When war broke out in 1914, Sydney had been working as a farm labourer, and on 7 August, he became one of the very first from Platt to enlist. He attested in Maidstone and was described in a medical examination as 5′ 6″ tall, 125lbs in weight and having blue eyes and brown hair. The examining officer passed him fit for service, and he joined The Queen’s Own (Royal West Kent Regiment) and sent to the regimental depot (also in Maidstone) for training.
Four months later, on December 7, 1914, Sydney was assigned to the 1st Battalion, which was already fighting on the Western Front and was either among the draft of 236 NCOs and men who arrived at billets in Dranoutre, Belgium, on the 12th or the 50 who joined on the 18th. Either way, he probably spent Christmas in St. Jans Capelle and, like everyone else, would have received a Christmas card from the King and Queen and Princess Mary’s gift of cigarettes, tobacco and a pipe. The battalion held the line south of Ypres at Wulverghem throughout much of the second half of December, and Sydney probably gained his first taste of life in the trenches during this period. Owing to extremely wet weather at the start of the month, the trenches in this part of the line were described as being in a ‘shocking state’.
The West Kents remained in the Ypres Salient until 19 February 1915 when, after a brief period in Bailleul’ standing by’ in readiness to move at short notice, they returned to the area. Sydney would have reached billets in Vlamertynghe during the night of 19 March before moving up to the trenches at Zillebeke the following day.
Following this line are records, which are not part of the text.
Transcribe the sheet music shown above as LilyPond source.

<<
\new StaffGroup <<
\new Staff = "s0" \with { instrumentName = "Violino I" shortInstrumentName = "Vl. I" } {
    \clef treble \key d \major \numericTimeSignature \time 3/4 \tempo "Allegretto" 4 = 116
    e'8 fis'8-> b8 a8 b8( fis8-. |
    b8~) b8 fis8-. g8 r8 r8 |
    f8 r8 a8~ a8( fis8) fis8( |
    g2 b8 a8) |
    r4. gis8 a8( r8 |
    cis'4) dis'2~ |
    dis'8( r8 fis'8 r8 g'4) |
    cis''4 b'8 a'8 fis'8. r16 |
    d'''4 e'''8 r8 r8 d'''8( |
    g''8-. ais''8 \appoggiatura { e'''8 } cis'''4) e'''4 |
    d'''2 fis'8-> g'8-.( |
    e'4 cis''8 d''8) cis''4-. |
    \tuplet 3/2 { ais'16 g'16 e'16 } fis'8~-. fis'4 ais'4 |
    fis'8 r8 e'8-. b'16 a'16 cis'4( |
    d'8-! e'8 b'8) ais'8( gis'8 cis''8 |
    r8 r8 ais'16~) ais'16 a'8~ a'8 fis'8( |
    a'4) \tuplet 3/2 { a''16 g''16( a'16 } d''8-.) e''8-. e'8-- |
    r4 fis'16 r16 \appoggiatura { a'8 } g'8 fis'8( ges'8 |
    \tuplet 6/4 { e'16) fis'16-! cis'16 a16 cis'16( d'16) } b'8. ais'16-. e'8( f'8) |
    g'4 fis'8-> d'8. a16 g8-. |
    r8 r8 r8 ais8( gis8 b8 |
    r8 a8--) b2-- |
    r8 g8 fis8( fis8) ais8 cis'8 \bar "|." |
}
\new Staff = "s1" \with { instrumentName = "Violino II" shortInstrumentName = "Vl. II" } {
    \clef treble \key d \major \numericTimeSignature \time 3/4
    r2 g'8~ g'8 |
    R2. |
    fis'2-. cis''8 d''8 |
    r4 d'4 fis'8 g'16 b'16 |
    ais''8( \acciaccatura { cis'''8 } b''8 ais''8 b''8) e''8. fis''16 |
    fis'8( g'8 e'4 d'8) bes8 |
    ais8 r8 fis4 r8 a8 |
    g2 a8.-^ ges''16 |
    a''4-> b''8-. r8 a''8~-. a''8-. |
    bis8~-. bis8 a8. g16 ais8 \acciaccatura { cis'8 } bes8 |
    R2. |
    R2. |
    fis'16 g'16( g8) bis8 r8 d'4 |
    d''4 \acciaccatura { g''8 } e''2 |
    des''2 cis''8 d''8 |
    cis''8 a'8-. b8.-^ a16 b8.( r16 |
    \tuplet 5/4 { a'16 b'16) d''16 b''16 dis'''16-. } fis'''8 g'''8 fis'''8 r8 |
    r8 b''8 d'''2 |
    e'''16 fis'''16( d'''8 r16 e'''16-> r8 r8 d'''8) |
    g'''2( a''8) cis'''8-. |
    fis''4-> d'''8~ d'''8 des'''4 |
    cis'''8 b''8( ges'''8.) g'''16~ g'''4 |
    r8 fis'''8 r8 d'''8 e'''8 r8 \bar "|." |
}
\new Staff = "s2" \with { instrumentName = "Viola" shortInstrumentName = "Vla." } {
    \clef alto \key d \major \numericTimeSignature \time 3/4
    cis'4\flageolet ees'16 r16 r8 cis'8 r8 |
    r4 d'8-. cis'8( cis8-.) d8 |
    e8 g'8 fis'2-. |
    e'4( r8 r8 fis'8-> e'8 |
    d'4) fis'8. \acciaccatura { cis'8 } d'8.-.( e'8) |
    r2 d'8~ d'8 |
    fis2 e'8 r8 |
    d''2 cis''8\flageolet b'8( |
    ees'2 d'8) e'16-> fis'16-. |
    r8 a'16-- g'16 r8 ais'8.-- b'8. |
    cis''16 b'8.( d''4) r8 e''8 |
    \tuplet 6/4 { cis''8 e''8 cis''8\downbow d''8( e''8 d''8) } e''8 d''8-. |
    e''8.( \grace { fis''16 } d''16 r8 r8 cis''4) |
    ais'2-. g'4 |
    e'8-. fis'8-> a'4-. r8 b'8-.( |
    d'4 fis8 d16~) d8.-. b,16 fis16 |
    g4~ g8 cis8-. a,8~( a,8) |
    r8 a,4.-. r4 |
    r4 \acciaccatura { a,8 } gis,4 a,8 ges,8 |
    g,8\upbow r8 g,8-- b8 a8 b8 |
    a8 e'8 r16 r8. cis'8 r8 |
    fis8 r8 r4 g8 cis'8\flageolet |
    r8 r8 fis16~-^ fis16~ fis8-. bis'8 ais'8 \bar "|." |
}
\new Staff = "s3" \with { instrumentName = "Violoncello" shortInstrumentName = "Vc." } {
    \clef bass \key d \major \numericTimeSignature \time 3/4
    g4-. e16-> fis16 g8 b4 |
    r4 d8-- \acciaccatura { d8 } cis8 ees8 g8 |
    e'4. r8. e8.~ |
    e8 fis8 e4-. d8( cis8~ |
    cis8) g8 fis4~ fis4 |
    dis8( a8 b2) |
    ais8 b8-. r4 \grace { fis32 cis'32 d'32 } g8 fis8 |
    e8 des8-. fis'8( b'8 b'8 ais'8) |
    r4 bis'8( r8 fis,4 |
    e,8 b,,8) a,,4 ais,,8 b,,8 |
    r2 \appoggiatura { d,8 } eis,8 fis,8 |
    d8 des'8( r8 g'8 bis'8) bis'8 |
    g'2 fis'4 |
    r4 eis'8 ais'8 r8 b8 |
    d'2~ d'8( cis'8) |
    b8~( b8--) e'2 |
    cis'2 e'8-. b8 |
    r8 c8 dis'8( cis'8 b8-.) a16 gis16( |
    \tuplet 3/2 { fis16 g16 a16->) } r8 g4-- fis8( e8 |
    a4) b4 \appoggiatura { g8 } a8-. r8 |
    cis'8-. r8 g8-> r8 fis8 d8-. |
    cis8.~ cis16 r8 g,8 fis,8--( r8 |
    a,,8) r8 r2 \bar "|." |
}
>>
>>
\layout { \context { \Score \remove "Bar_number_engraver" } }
The opposing lines were much closer together than those in Wulverghem, and the Prussians based there were particularly aggressive, so the battalion did their best to return the ‘hate’ and kept them occupied by firing over ‘jam tin’ bombs and rifle grenades.
Over the next few weeks, Sydney’s unit rotated between the front line and various support positions, and by 20 March, they held the trenches at Kruisstraat, where they were subject to frequent enemy artillery fire and mortar bombing. Two days later, which happened to be the eve of Sydney’s 21st birthday, the section of the line in which he was occupying suffered a direct hit from a German trench mortar bomb. The scene was described as ‘calamitous’ with little trace of the previous occupants left and only the partial remains of a sergeant and a corporal identified by their chevrons.
Sydney was among those annihilated by the blast, and consequently, he has no known grave. He is commemorated on the Ypres (Menin Gate) Memorial in Belgium and his parent’s grave in the Platt churchyard.